Aim of the exercise ::
Return every line of the material below unchanged, keeping each one in its original order.

:: Records shown

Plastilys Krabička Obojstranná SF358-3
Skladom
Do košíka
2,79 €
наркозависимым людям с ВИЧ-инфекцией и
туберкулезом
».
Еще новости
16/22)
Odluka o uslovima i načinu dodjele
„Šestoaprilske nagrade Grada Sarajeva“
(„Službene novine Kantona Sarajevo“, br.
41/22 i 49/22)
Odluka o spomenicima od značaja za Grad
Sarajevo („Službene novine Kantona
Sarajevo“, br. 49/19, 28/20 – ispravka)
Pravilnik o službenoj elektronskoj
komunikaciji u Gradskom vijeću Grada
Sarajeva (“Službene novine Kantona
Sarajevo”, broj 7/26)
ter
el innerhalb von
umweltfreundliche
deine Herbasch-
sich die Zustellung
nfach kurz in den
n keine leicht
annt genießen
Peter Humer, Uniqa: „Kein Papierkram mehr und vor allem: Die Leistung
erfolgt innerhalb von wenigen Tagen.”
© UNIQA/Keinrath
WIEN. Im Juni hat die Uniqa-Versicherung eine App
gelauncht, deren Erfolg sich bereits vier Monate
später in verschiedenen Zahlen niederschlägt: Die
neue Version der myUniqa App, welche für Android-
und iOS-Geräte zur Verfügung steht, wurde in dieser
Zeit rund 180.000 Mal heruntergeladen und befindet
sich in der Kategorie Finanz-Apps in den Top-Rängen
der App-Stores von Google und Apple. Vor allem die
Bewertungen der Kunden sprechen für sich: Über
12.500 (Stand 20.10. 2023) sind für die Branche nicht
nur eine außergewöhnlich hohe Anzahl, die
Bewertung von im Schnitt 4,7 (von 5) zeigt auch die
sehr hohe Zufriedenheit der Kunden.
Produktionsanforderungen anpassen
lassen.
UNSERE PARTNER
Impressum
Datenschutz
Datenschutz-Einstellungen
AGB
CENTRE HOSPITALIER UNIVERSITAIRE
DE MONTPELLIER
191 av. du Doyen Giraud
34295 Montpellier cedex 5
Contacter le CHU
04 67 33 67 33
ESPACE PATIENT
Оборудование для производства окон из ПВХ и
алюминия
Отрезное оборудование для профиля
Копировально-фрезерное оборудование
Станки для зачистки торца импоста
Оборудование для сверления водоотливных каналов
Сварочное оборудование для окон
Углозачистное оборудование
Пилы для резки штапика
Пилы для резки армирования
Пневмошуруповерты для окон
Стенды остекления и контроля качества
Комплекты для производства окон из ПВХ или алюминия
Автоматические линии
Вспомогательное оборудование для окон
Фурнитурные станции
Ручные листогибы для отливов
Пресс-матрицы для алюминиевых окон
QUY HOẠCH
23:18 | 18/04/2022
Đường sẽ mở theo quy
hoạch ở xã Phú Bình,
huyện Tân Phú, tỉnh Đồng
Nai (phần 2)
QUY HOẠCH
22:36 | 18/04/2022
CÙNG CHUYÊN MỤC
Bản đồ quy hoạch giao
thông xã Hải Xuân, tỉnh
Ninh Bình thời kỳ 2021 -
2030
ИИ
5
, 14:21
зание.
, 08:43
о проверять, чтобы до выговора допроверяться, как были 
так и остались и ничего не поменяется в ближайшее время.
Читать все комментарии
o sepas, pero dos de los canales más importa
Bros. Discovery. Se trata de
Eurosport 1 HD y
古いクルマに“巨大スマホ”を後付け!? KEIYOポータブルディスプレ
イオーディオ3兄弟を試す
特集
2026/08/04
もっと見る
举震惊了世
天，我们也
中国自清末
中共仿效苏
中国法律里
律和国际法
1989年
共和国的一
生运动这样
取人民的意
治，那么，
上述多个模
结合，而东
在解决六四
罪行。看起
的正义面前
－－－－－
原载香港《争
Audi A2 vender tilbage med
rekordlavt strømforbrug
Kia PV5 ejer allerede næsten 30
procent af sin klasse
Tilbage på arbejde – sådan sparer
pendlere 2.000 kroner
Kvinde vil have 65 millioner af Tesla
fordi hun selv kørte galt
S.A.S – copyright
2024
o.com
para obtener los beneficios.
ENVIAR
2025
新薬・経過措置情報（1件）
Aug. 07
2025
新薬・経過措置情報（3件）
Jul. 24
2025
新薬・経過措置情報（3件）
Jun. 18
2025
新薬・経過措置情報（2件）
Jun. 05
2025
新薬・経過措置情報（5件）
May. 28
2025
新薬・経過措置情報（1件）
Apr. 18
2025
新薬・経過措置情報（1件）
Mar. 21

::::

Your response ::
Plastilys Krabička Obojstranná SF358-3
Skladom
Do košíka
2,79 €
наркозависимым людям с ВИЧ-инфекцией и
туберкулезом
».
Еще новости
16/22)
Odluka o uslovima i načinu dodjele
„Šestoaprilske nagrade Grada Sarajeva“
(„Službene novine Kantona Sarajevo“, br.
41/22 i 49/22)
Odluka o spomenicima od značaja za Grad
Sarajevo („Službene novine Kantona
Sarajevo“, br. 49/19, 28/20 – ispravka)
Pravilnik o službenoj elektronskoj
komunikaciji u Gradskom vijeću Grada
Sarajeva (“Službene novine Kantona
Sarajevo”, broj 7/26)
ter
el innerhalb von
umweltfreundliche
deine Herbasch-
sich die Zustellung
nfach kurz in den
n keine leicht
annt genießen
Peter Humer, Uniqa: „Kein Papierkram mehr und vor allem: Die Leistung
erfolgt innerhalb von wenigen Tagen.”
© UNIQA/Keinrath
WIEN. Im Juni hat die Uniqa-Versicherung eine App
gelauncht, deren Erfolg sich bereits vier Monate
später in verschiedenen Zahlen niederschlägt: Die
neue Version der myUniqa App, welche für Android-
und iOS-Geräte zur Verfügung steht, wurde in dieser
Zeit rund 180.000 Mal heruntergeladen und befindet
sich in der Kategorie Finanz-Apps in den Top-Rängen
der App-Stores von Google und Apple. Vor allem die
Bewertungen der Kunden sprechen für sich: Über
12.500 (Stand 20.10. 2023) sind für die Branche nicht
nur eine außergewöhnlich hohe Anzahl, die
Bewertung von im Schnitt 4,7 (von 5) zeigt auch die
sehr hohe Zufriedenheit der Kunden.
Produktionsanforderungen anpassen
lassen.
UNSERE PARTNER
Impressum
Datenschutz
Datenschutz-Einstellungen
AGB
CENTRE HOSPITALIER UNIVERSITAIRE
DE MONTPELLIER
191 av. du Doyen Giraud
34295 Montpellier cedex 5
Contacter le CHU
04 67 33 67 33
ESPACE PATIENT
Оборудование для производства окон из ПВХ и
алюминия
Отрезное оборудование для профиля
Копировально-фрезерное оборудование
Станки для зачистки торца импоста
Оборудование для сверления водоотливных каналов
Сварочное оборудование для окон
Углозачистное оборудование
Пилы для резки штапика
Пилы для резки армирования
Пневмошуруповерты для окон
Стенды остекления и контроля качества
Комплекты для производства окон из ПВХ или алюминия
Автоматические линии
Вспомогательное оборудование для окон
Фурнитурные станции
Ручные листогибы для отливов
Пресс-матрицы для алюминиевых окон
QUY HOẠCH
23:18 | 18/04/2022
Đường sẽ mở theo quy
hoạch ở xã Phú Bình,
huyện Tân Phú, tỉnh Đồng
Nai (phần 2)
QUY HOẠCH
22:36 | 18/04/2022
CÙNG CHUYÊN MỤC
Bản đồ quy hoạch giao
thông xã Hải Xuân, tỉnh
Ninh Bình thời kỳ 2021 -
2030
ИИ
5
, 14:21
зание.
, 08:43
о проверять, чтобы до выговора допроверяться, как были 
так и остались и ничего не поменяется в ближайшее время.
Читать все комментарии
o sepas, pero dos de los canales más importa
Bros. Discovery. Se trata de
Eurosport 1 HD y
古いクルマに“巨大スマホ”を後付け!? KEIYOポータブルディスプレ
イオーディオ3兄弟を試す
特集
2026/08/04
もっと見る
举震惊了世
天，我们也
中国自清末
中共仿效苏
中国法律里
律和国际法
1989年
共和国的一
生运动这样
取人民的意
治，那么，
上述多个模
结合，而东
在解决六四
罪行。看起
的正义面前
－－－－－
原载香港《争
Audi A2 vender tilbage med
rekordlavt strømforbrug
Kia PV5 ejer allerede næsten 30
procent af sin klasse
Tilbage på arbejde – sådan sparer
pendlere 2.000 kroner
Kvinde vil have 65 millioner af Tesla
fordi hun selv kørte galt
S.A.S – copyright
2024
o.com
para obtener los beneficios.
ENVIAR
2025
新薬・経過措置情報（1件）
Aug. 07
2025
新薬・経過措置情報（3件）
Jul. 24
2025
新薬・経過措置情報（3件）
Jun. 18
2025
新薬・経過措置情報（2件）
Jun. 05
2025
新薬・経過措置情報（5件）
May. 28
2025
新薬・経過措置情報（1件）
Apr. 18
2025
新薬・経過措置情報（1件）
Mar. 21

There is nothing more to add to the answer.